- **Task material**
• • • •

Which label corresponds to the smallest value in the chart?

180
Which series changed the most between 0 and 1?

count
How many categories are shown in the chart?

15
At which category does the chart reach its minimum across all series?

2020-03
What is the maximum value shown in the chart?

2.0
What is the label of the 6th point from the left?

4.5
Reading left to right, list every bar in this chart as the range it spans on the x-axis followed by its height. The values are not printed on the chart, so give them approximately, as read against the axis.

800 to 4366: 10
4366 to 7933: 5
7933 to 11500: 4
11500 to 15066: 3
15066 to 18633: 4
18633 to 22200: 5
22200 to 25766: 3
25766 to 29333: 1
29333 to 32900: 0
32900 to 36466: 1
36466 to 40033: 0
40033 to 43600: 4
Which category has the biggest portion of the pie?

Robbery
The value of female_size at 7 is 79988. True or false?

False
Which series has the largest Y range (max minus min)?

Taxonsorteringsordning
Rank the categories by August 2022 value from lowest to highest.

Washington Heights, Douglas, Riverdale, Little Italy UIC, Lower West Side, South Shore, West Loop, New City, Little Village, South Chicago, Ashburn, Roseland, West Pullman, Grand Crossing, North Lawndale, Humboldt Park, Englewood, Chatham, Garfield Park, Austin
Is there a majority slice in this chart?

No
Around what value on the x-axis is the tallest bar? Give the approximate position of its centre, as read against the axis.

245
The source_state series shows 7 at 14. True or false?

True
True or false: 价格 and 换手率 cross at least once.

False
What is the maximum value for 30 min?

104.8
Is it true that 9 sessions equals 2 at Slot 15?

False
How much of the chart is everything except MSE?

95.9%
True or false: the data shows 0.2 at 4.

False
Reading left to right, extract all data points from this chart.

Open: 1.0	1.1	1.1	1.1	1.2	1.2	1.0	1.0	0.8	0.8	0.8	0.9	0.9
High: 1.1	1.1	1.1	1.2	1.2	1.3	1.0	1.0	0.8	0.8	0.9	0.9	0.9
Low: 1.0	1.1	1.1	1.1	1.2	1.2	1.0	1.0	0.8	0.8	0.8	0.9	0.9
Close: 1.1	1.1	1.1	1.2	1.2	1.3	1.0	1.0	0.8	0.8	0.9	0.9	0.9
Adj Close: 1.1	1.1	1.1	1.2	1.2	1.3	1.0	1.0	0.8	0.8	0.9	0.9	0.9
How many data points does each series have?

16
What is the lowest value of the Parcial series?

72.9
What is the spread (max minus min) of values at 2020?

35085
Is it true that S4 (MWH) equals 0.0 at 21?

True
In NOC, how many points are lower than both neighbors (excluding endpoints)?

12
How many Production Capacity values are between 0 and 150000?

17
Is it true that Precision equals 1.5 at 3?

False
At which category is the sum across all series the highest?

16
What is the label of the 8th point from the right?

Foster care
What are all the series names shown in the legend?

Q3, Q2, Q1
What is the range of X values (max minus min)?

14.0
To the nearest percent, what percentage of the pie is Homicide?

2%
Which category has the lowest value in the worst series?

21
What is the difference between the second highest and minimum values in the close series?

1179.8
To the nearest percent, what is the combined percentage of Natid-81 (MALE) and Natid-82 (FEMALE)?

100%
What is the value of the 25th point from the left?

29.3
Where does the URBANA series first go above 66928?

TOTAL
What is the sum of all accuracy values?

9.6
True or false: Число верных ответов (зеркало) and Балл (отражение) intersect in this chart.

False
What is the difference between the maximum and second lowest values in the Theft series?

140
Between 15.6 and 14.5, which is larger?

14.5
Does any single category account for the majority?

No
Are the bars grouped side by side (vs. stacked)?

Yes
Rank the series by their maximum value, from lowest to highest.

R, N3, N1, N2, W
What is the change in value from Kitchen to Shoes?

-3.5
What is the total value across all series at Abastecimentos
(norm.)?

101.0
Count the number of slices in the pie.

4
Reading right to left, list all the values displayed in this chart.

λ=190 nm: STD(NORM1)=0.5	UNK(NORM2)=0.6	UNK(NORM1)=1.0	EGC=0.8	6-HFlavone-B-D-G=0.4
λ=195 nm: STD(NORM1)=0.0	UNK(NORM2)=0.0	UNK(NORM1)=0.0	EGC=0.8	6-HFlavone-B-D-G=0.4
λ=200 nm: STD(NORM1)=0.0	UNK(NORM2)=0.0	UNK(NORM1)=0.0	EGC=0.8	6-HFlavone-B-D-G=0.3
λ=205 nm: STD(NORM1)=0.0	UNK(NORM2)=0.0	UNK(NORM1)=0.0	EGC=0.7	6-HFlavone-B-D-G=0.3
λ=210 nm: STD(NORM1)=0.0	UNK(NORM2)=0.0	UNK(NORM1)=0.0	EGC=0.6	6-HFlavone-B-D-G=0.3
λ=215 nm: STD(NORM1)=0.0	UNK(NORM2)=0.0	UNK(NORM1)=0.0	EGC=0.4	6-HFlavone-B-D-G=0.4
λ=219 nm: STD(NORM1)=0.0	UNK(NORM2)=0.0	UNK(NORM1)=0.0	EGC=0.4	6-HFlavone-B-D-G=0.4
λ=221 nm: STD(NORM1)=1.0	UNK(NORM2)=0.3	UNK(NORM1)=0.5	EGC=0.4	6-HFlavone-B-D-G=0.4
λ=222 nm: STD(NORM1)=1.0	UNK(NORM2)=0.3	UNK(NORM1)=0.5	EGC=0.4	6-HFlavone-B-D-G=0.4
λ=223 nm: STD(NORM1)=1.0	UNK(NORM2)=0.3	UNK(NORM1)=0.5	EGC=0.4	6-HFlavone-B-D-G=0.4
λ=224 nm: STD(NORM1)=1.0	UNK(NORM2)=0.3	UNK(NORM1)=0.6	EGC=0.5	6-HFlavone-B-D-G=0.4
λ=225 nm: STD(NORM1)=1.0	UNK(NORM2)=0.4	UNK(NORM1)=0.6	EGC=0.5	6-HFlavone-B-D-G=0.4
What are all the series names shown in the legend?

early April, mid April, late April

• • • •

- **Task brief**
Rewrite the entries above as a numbered list with one item for each non-blank line, leaving out all the blank lines.

- **Task result**
1. Which label corresponds to the smallest value in the chart?
2. 180
3. Which series changed the most between 0 and 1?
4. count
5. How many categories are shown in the chart?
6. 15
7. At which category does the chart reach its minimum across all series?
8. 2020-03
9. What is the maximum value shown in the chart?
10. 2.0
11. What is the label of the 6th point from the left?
12. 4.5
13. Reading left to right, list every bar in this chart as the range it spans on the x-axis followed by its height. The values are not printed on the chart, so give them approximately, as read against the axis.
14. 800 to 4366: 10
15. 4366 to 7933: 5
16. 7933 to 11500: 4
17. 11500 to 15066: 3
18. 15066 to 18633: 4
19. 18633 to 22200: 5
20. 22200 to 25766: 3
21. 25766 to 29333: 1
22. 29333 to 32900: 0
23. 32900 to 36466: 1
24. 36466 to 40033: 0
25. 40033 to 43600: 4
26. Which category has the biggest portion of the pie?
27. Robbery
28. The value of female_size at 7 is 79988. True or false?
29. False
30. Which series has the largest Y range (max minus min)?
31. Taxonsorteringsordning
32. Rank the categories by August 2022 value from lowest to highest.
33. Washington Heights, Douglas, Riverdale, Little Italy UIC, Lower West Side, South Shore, West Loop, New City, Little Village, South Chicago, Ashburn, Roseland, West Pullman, Grand Crossing, North Lawndale, Humboldt Park, Englewood, Chatham, Garfield Park, Austin
34. Is there a majority slice in this chart?
35. No
36. Around what value on the x-axis is the tallest bar? Give the approximate position of its centre, as read against the axis.
37. 245
38. The source_state series shows 7 at 14. True or false?
39. True
40. True or false: 价格 and 换手率 cross at least once.
41. False
42. What is the maximum value for 30 min?
43. 104.8
44. Is it true that 9 sessions equals 2 at Slot 15?
45. False
46. How much of the chart is everything except MSE?
47. 95.9%
48. True or false: the data shows 0.2 at 4.
49. False
50. Reading left to right, extract all data points from this chart.
51. Open: 1.0	1.1	1.1	1.1	1.2	1.2	1.0	1.0	0.8	0.8	0.8	0.9	0.9
52. High: 1.1	1.1	1.1	1.2	1.2	1.3	1.0	1.0	0.8	0.8	0.9	0.9	0.9
53. Low: 1.0	1.1	1.1	1.1	1.2	1.2	1.0	1.0	0.8	0.8	0.8	0.9	0.9
54. Close: 1.1	1.1	1.1	1.2	1.2	1.3	1.0	1.0	0.8	0.8	0.9	0.9	0.9
55. Adj Close: 1.1	1.1	1.1	1.2	1.2	1.3	1.0	1.0	0.8	0.8	0.9	0.9	0.9
56. How many data points does each series have?
57. 16
58. What is the lowest value of the Parcial series?
59. 72.9
60. What is the spread (max minus min) of values at 2020?
61. 35085
62. Is it true that S4 (MWH) equals 0.0 at 21?
63. True
64. In NOC, how many points are lower than both neighbors (excluding endpoints)?
65. 12
66. How many Production Capacity values are between 0 and 150000?
67. 17
68. Is it true that Precision equals 1.5 at 3?
69. False
70. At which category is the sum across all series the highest?
71. 16
72. What is the label of the 8th point from the right?
73. Foster care
74. What are all the series names shown in the legend?
75. Q3, Q2, Q1
76. What is the range of X values (max minus min)?
77. 14.0
78. To the nearest percent, what percentage of the pie is Homicide?
79. 2%
80. Which category has the lowest value in the worst series?
81. 21
82. What is the difference between the second highest and minimum values in the close series?
83. 1179.8
84. To the nearest percent, what is the combined percentage of Natid-81 (MALE) and Natid-82 (FEMALE)?
85. 100%
86. What is the value of the 25th point from the left?
87. 29.3
88. Where does the URBANA series first go above 66928?
89. TOTAL
90. What is the sum of all accuracy values?
91. 9.6
92. True or false: Число верных ответов (зеркало) and Балл (отражение) intersect in this chart.
93. False
94. What is the difference between the maximum and second lowest values in the Theft series?
95. 140
96. Between 15.6 and 14.5, which is larger?
97. 14.5
98. Does any single category account for the majority?
99. No
100. Are the bars grouped side by side (vs. stacked)?
101. Yes
102. Rank the series by their maximum value, from lowest to highest.
103. R, N3, N1, N2, W
104. What is the change in value from Kitchen to Shoes?
105. -3.5
106. What is the total value across all series at Abastecimentos
107. (norm.)?
108. 101.0
109. Count the number of slices in the pie.
110. 4
111. Reading right to left, list all the values displayed in this chart.
112. λ=190 nm: STD(NORM1)=0.5	UNK(NORM2)=0.6	UNK(NORM1)=1.0	EGC=0.8	6-HFlavone-B-D-G=0.4
113. λ=195 nm: STD(NORM1)=0.0	UNK(NORM2)=0.0	UNK(NORM1)=0.0	EGC=0.8	6-HFlavone-B-D-G=0.4
114. λ=200 nm: STD(NORM1)=0.0	UNK(NORM2)=0.0	UNK(NORM1)=0.0	EGC=0.8	6-HFlavone-B-D-G=0.3
115. λ=205 nm: STD(NORM1)=0.0	UNK(NORM2)=0.0	UNK(NORM1)=0.0	EGC=0.7	6-HFlavone-B-D-G=0.3
116. λ=210 nm: STD(NORM1)=0.0	UNK(NORM2)=0.0	UNK(NORM1)=0.0	EGC=0.6	6-HFlavone-B-D-G=0.3
117. λ=215 nm: STD(NORM1)=0.0	UNK(NORM2)=0.0	UNK(NORM1)=0.0	EGC=0.4	6-HFlavone-B-D-G=0.4
118. λ=219 nm: STD(NORM1)=0.0	UNK(NORM2)=0.0	UNK(NORM1)=0.0	EGC=0.4	6-HFlavone-B-D-G=0.4
119. λ=221 nm: STD(NORM1)=1.0	UNK(NORM2)=0.3	UNK(NORM1)=0.5	EGC=0.4	6-HFlavone-B-D-G=0.4
120. λ=222 nm: STD(NORM1)=1.0	UNK(NORM2)=0.3	UNK(NORM1)=0.5	EGC=0.4	6-HFlavone-B-D-G=0.4
121. λ=223 nm: STD(NORM1)=1.0	UNK(NORM2)=0.3	UNK(NORM1)=0.5	EGC=0.4	6-HFlavone-B-D-G=0.4
122. λ=224 nm: STD(NORM1)=1.0	UNK(NORM2)=0.3	UNK(NORM1)=0.6	EGC=0.5	6-HFlavone-B-D-G=0.4
123. λ=225 nm: STD(NORM1)=1.0	UNK(NORM2)=0.4	UNK(NORM1)=0.6	EGC=0.5	6-HFlavone-B-D-G=0.4
124. What are all the series names shown in the legend?
125. early April, mid April, late April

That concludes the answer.